Amino's piece is speculative, but solid nonetheless,
and a refreshing view of the imagery that surrounds the Japanese
Emperor. This is followed by Nishikawa Nagao on Two
Interpretations of Japanese Culture
(Chapter Fifteen), in which he
suggests that, as the concept of nation begins to unravel, the
concept of culture in the sense of national culture should also be
questioned
(p. 247). Drawing on author Sakaguchi Ango's
_Personal View of Japanese Culture_, Nishikawa Nagao proposes a new
cultural model which does not have a relationship with the concept of
the nation.
The final chapter (Chapter Sixteen, Kokusaika: Impediments in
Japan's Deep Structure
) is written, as was the Introduction, by
Gavan McCormack, and it provides an excellent endnote for this volume.

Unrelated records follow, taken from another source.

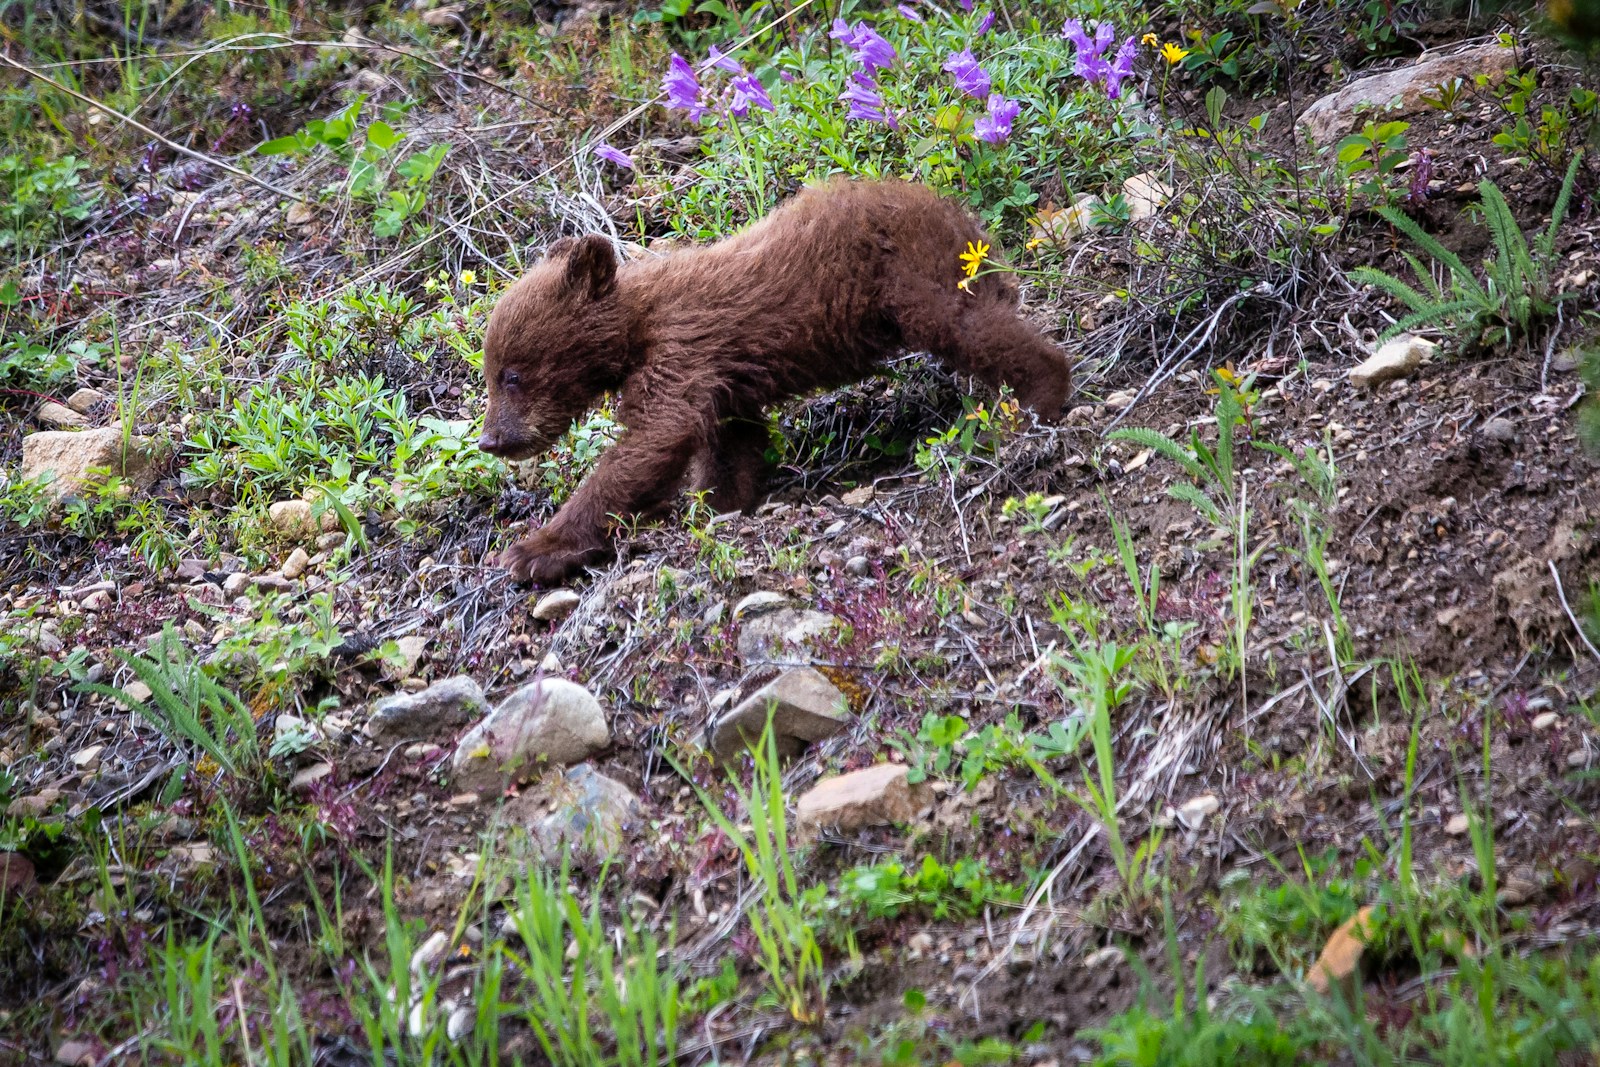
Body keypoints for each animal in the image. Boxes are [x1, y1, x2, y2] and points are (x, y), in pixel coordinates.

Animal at [477, 177, 1072, 585]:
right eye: (491, 373)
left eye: (512, 374)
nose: (491, 440)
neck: (636, 327)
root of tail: (960, 216)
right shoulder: (721, 378)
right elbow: (730, 441)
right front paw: (722, 503)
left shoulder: (682, 346)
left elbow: (654, 437)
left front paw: (535, 550)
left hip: (914, 275)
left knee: (972, 327)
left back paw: (1039, 402)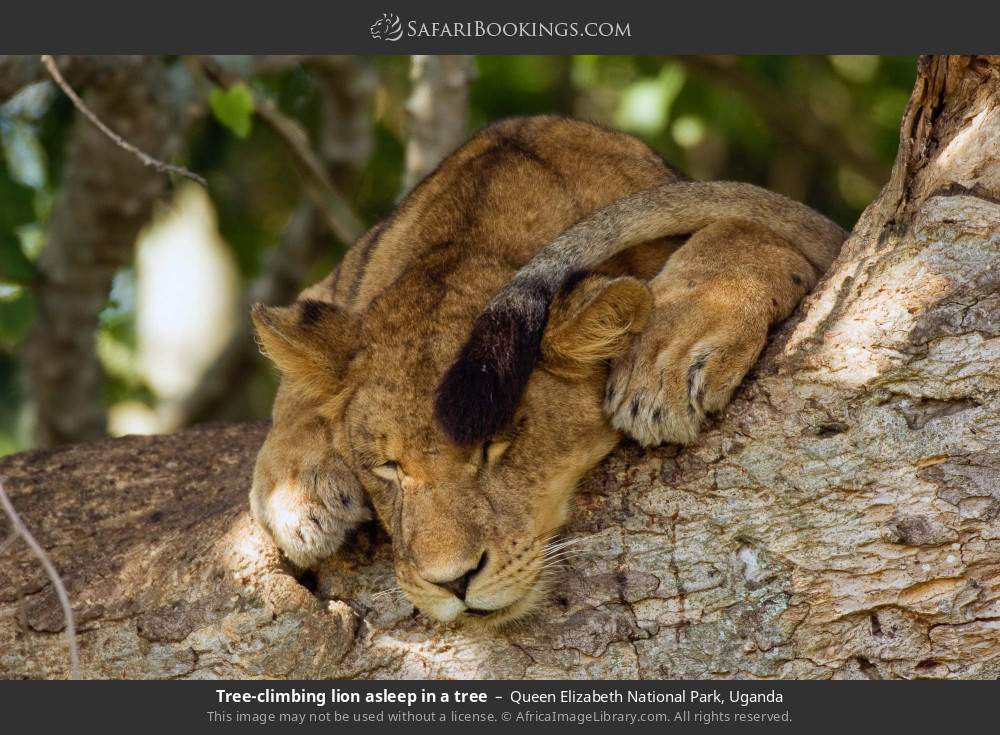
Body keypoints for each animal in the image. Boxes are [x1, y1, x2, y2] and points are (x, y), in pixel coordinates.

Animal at [249, 116, 846, 627]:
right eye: (389, 467)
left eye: (494, 448)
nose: (453, 582)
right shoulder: (331, 287)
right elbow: (293, 395)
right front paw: (298, 493)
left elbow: (743, 230)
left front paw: (668, 360)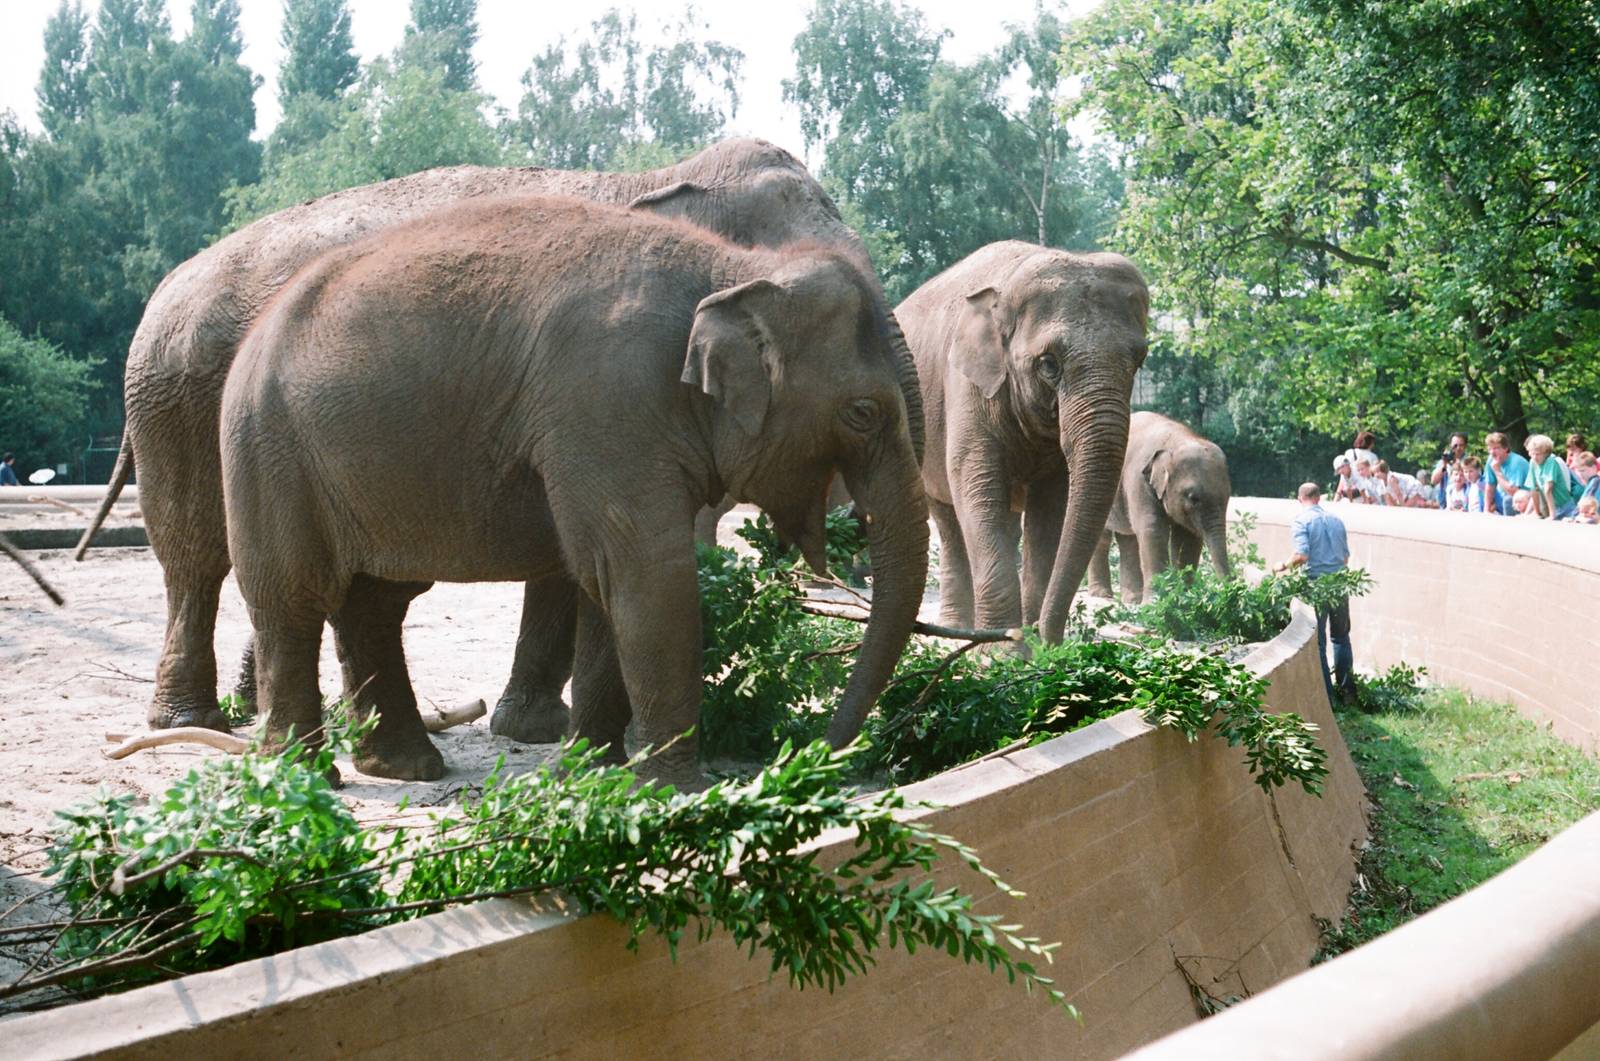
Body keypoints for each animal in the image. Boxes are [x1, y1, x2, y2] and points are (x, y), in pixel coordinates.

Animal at [81, 138, 922, 745]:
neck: (657, 174)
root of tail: (162, 289)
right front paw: (545, 731)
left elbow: (573, 561)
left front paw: (545, 731)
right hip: (181, 407)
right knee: (197, 556)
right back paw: (194, 721)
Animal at [899, 241, 1149, 642]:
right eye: (1048, 363)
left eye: (1140, 360)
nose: (1048, 639)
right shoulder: (967, 385)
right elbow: (978, 488)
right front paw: (1003, 648)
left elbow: (1050, 510)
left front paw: (1029, 645)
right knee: (948, 518)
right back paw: (956, 629)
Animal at [1086, 411, 1232, 604]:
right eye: (1193, 498)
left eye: (1228, 496)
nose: (1232, 590)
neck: (1178, 440)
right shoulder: (1138, 480)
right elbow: (1153, 530)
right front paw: (1156, 602)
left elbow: (1188, 538)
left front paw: (1185, 599)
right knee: (1103, 538)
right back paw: (1102, 595)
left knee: (1129, 538)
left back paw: (1132, 599)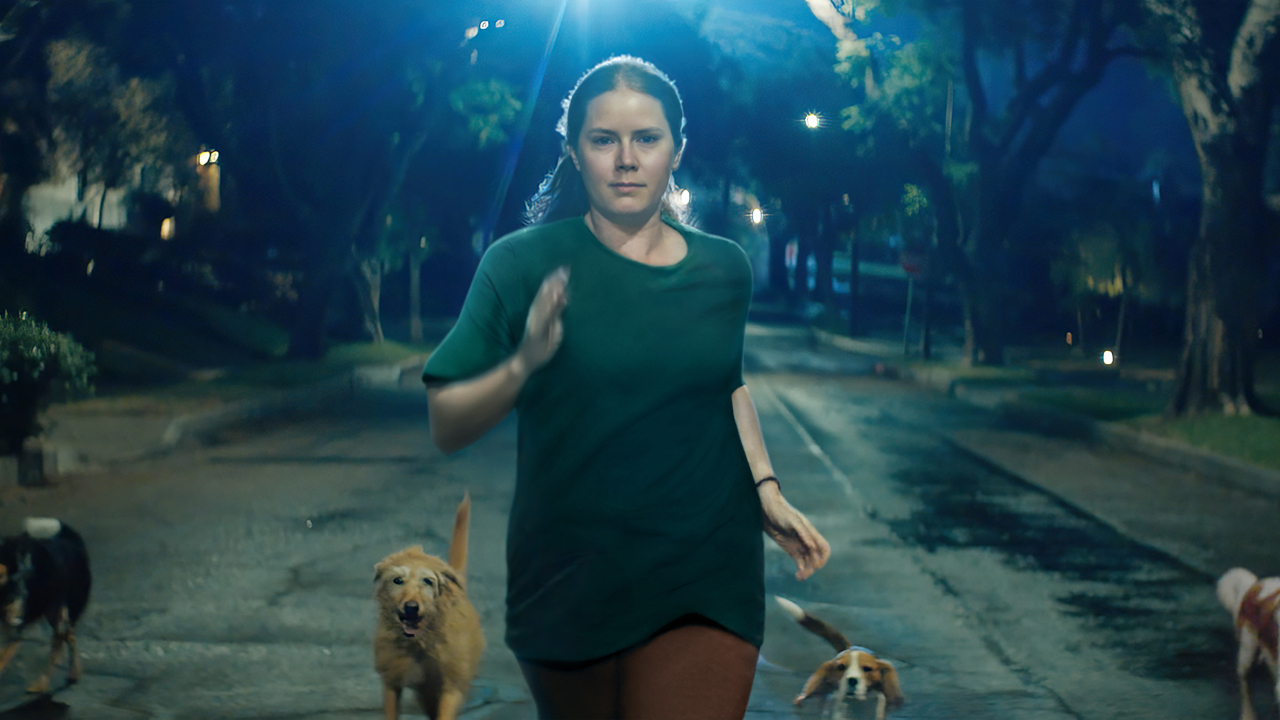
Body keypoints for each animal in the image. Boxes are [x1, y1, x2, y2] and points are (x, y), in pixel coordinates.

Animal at [0, 515, 91, 691]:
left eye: (23, 570)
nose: (22, 594)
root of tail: (71, 539)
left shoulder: (15, 630)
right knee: (67, 639)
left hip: (59, 614)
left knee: (62, 643)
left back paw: (45, 683)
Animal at [376, 491, 486, 717]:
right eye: (397, 580)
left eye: (428, 581)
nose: (411, 607)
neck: (420, 644)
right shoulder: (392, 679)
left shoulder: (452, 686)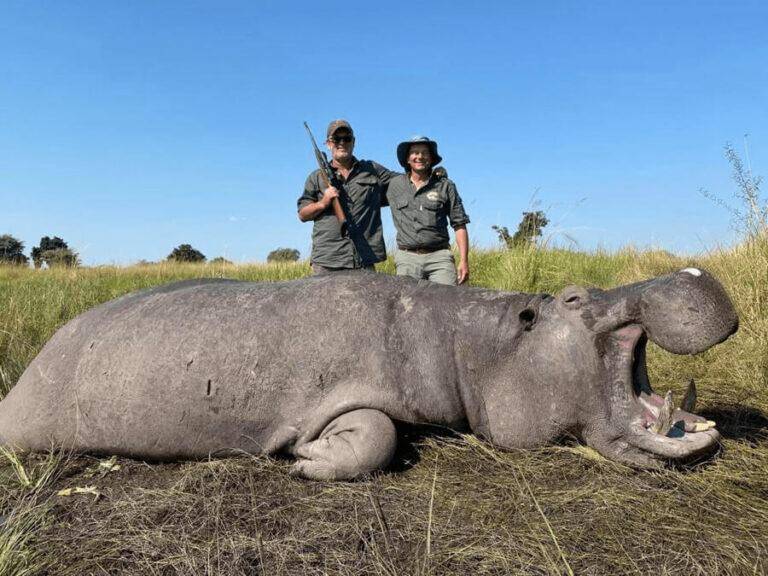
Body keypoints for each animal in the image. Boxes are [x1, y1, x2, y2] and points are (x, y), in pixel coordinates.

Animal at [0, 268, 738, 480]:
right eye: (576, 297)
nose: (691, 271)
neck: (475, 342)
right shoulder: (336, 397)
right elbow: (378, 436)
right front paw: (304, 460)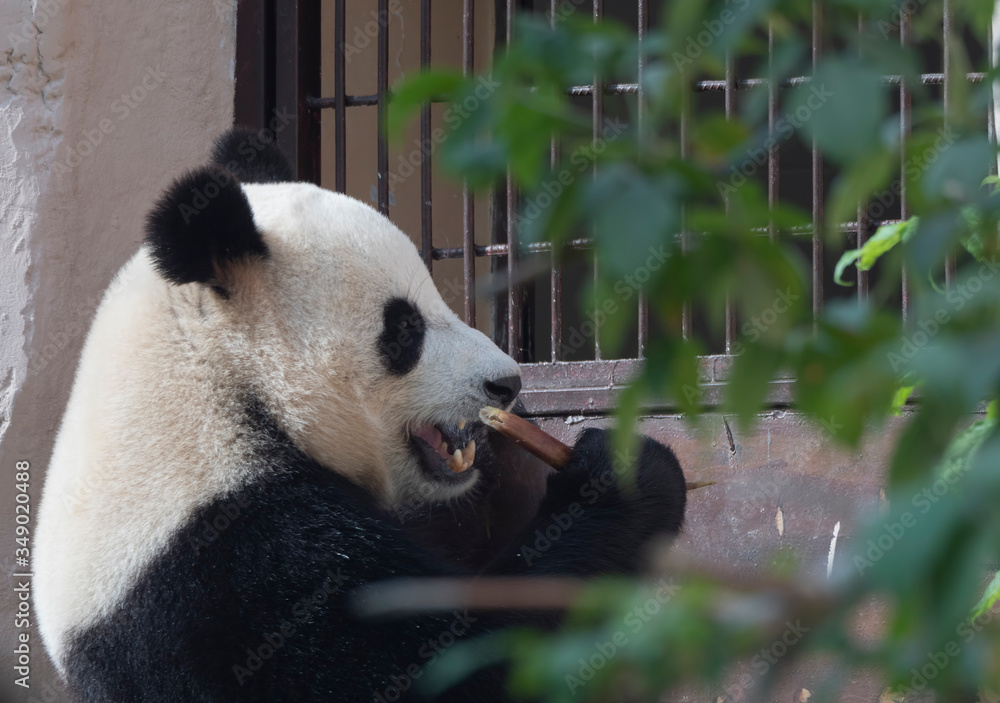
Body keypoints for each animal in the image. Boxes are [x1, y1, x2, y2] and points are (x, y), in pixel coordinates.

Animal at [34, 128, 688, 702]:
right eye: (404, 329)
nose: (507, 383)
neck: (218, 384)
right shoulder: (236, 575)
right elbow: (455, 666)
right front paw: (622, 475)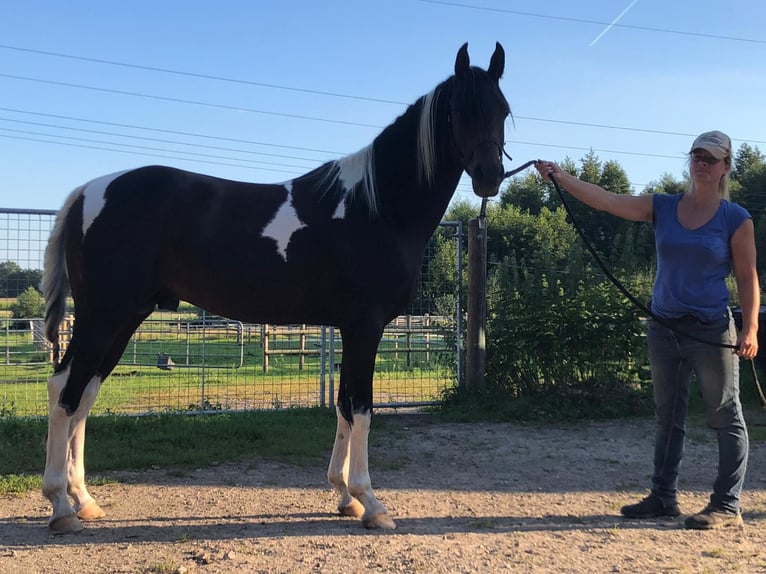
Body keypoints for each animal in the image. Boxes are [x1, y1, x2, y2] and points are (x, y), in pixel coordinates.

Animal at [40, 44, 510, 536]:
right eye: (460, 110)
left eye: (502, 109)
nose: (490, 176)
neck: (376, 207)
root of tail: (87, 193)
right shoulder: (366, 325)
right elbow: (361, 408)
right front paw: (371, 503)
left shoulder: (350, 328)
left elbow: (343, 406)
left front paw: (344, 496)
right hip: (103, 316)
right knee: (64, 392)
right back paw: (61, 506)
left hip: (125, 317)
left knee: (84, 395)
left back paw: (84, 500)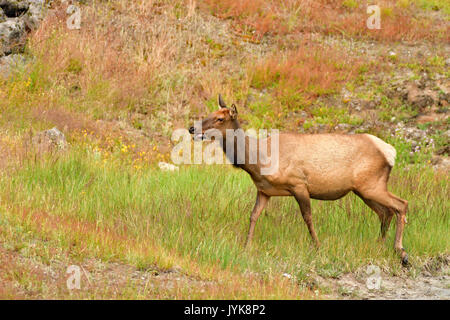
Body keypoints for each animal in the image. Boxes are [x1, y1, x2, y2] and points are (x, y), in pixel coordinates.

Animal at [188, 94, 410, 264]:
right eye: (209, 113)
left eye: (219, 119)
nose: (192, 129)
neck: (258, 162)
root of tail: (390, 152)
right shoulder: (264, 191)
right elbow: (253, 215)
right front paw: (246, 246)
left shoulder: (299, 184)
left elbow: (307, 217)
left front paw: (318, 247)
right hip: (364, 189)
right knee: (385, 212)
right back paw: (379, 245)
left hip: (372, 185)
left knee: (401, 204)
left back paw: (401, 251)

In discussing _kokusaika_, or internationalization, McCormack argues
that Australia's recent reconstruction of itself as a
multicultural state provides a model by which Japan can do the same,
leading to a new, flourishing Japan
which would embrace
diversity.
One shortcoming of the book, but one that is instructive, is the fact
that several important recent works which have made similar points are
not cited by contributors. For example, Gail Bernstein's edited
volume (_Recreating Japanese Women, 1600-1945_, University of
California Press, 1991) demonstrates, in part, that the Meiji Era
government's promotion of the Good Wife, Wise Mother was one
aspect of an invented tradition
regarding the role of Japanese
women, a point which echoes Ueno's piece of the Japanese family
system. Similarly, Emiko Ohnuki-Tierney's work on the symbolism
of rice in Japan (_Rice as Self: Japanese Identities Through Time_,
Princeton University Press, 1993) supports Amino's chapter. I say
this is an instructive shortcoming because it points, I think, to the
divide between contemporary scholarship written in English and that
written in Japanese. It is unfortunately often the case that, when
writing in English, scholars fail to cite many references in other
languages. The opposite also holds true at times, leading to
something of a gap between those who study Japan from the point of
view of outsiders, and those who are themselves Japanese. In another,
equally important, way, however, this volume helps to narrow this
scholarly gap, by the inclusion of many chapters by Japanese scholars,
some of which were translated especially for this publication. This
is a boon in making more accessible contemporary work done in Japan.